Morphology and its demarcations

Morphology and its demarcations. Ed. by Wolfgang U. Dressler, Dieter Kastovsky, Oskar Pfeiffer, and Franz Rainer. (Current issues in linguistic theory 264.) Amsterdam: John Benjamins, 2005. Pp. xiv, 317. ISBN 9781588116383. $188 (Hb).

Reviewed by Ana R. Luís, University of Coimbra

This volume contains papers originally presented at the eleventh Morphology Meeting, held at the University of Vienna. All eighteen contributions deal with the main topic of the meeting—namely, the external and internal demarcations of morphology. Although this volume has not been explicitly divided into thematic sections, the articles clearly fall into three well-defined groups: (i) data that challenges the morphology-syntax distinction, (ii) the contrast between compounding and derivation, and (iii) the differences and similarities between inflection and derivation. Empirically, the data examined in this volume comes from a wide range of languages, including non-European languages like Wichita (North America), !Xun (Khoisan, Africa), Wellega Oromo (Cushitic), and Sanskrit as well as European languages such as English, Serbian, Bulgarian, Russian, Slovenian, Old Spanish, French, Dutch, Sanskrit, and Danish.

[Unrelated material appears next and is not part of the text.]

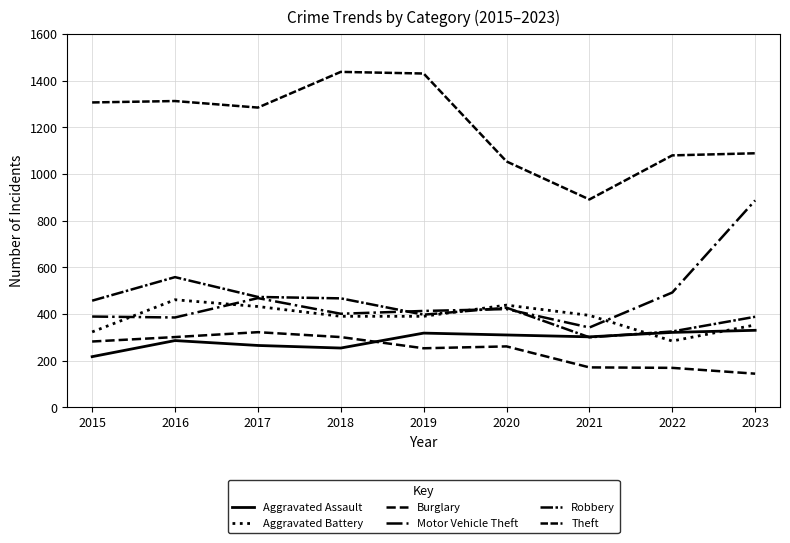

How many lines are shown in the chart?

6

In the first group of papers, David S. Rood (‘Wichita word formation: Syntactic morphology’) discusses lexical integrity by examining verbal affixes that seem to express properties that relate to a phrasal constituent rather than to the verb they attach to. ‘Morphology in the wrong place’, by Michael Cysouw, offers a typological survey of ditropic clitics—that is, enclitics that attach to the word that immediately precedes their attractor. In ‘Clitics or affixes? On the morphological status of the future-tense markers in Serbian’, Jasmina Milićević examines whether Serbian has a synthetic future. Corrien Blom (‘The demarcation of morphology and syntax: A diachronic perspective on particle verbs’) discusses the grammatical status of particle verbs in Dutch and provides arguments that show that they constitute partly lexicalized phrases. The article ‘When clitics become affixes, where do they come to rest? A case from Spanish’, by Andrés Enrique-Arias, examines the placement of pronominal affixes in Modern Spanish in light of diachronic evidence from Old Spanish. Bernd Heine and Christa König (‘Grammatical hybrids: Between serialization, compounding and derivation in !Xun’) explain why certain hybrid units in !Xun, a North Khoisan language, seriously challenge the distinction between serialization, compounding, and derivation.

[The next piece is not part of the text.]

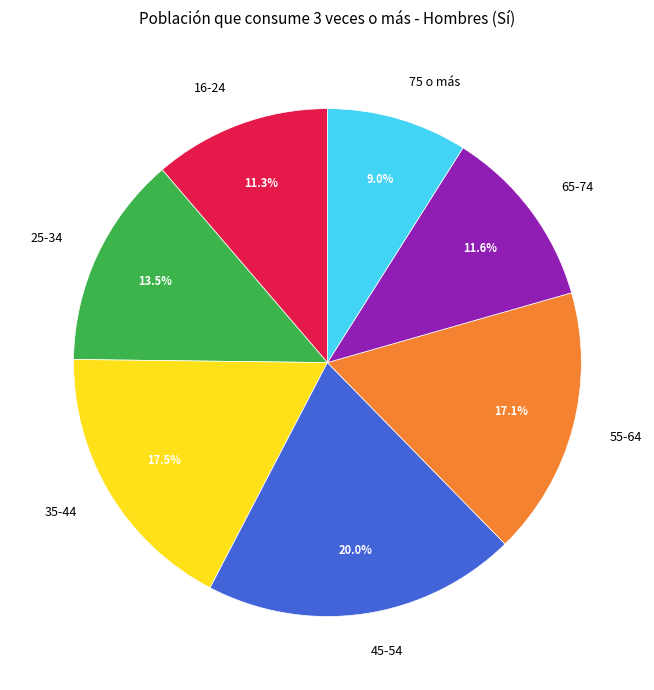

To the nearest percent, what is the difference between the 65-74 and 75 o más slice percentages?

3%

In the second group of papers, Sergio Scalise, Antonietta Bisetto, and Emiliano Guevara (‘Selection in compounding and derivation’) argue in favour of the demarcation between compounding and derivation on the basis of the criterion of head selection. Similarly, Bernard Fradin (‘On a semantically grounded difference between derivation and compounding’) examines French derived agent nouns in –eur and verb-noun compounds. This demarcation is also supported in ‘The borderline between derivation and compounding’, by Laurie Bauer, who shows that some morphologically complex words are neither prototypical derivatives nor prototypical compounds and by Dany Amiot (‘Between compounding and derivation: Elements of word-formation corresponding to prepositions’) who examines prepositions in French complex words. A different view of the derivation versus compounding debate is formulated by Geert Booij (‘Compounding and derivation: Evidence from construction morphology’), who explores the commonalities between compounding and affixal derivation within construction morphology and by Pavol Štekauer (‘Compounding and affixation: Any difference?’), who argues that, within a cognitive-onomasiological model, there are no principled differences between compounding and affixation.

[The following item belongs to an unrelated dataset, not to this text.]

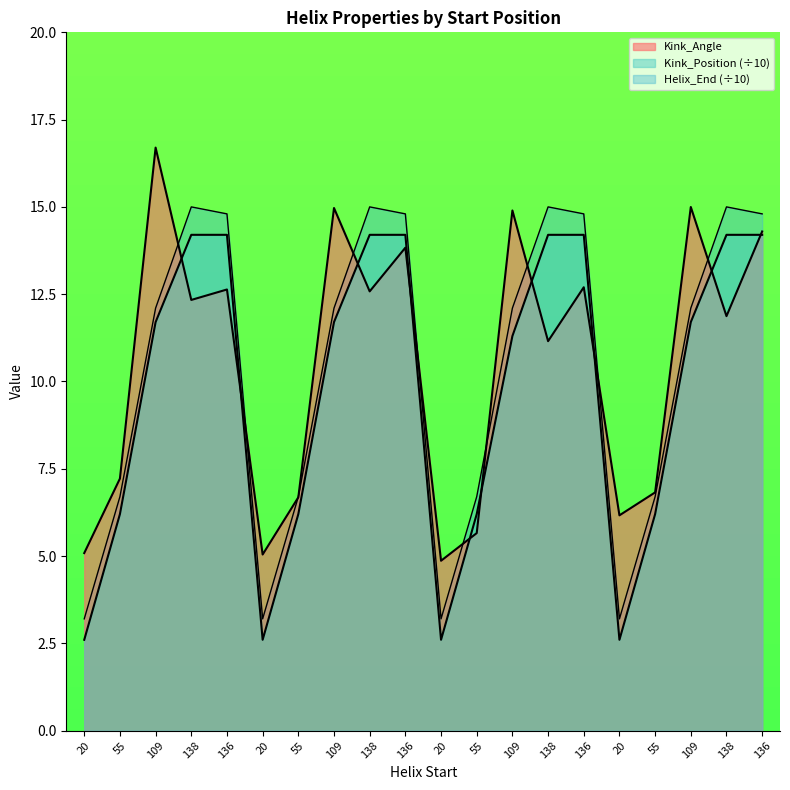

What is the total value across all series at 136?

41.6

The third group of papers deals with the boundary between inflection and derivation. Davide Ricca casts doubts on this distinction by providing examples of ‘Cumulative exponence involving derivation: Some patterns for an uncommon phenomenon’. By contrast, Maria-Rosa Lloret offers phonological motivation from Cushitic and Romance for splitting morphology within optimality theory (‘Revising the phonological motivation for splitting morphology’). The remaining articles are more concerned with the discussion of phenomena on the borderline between inflection and derivation: Stela Manova (‘Derivation versus inflection in three inflecting languages’) examines nonprototypical instances of derivation and inflection in Slavic, which, according to her, show that derivation and inflection form a continuum. Sergey Say claims that ‘Antipassive sja-verbs in Russian’ exhibit partly derivational/partly inflectional properties. Rok Žaucer, ‘Slavic prefixes as state morphemes: From state to change-of-state morphology’, claims that Slavic prefixes constitute derivational morphemes, even though they are often linked to perfectivity. Finally, Gregory T.Stump examines the status of Sanskrit –aya stems and clarifies the criteria for ‘Delineating the boundary between inflection-class marking and derivational marking’. This last paper is followed by a language and a subject index.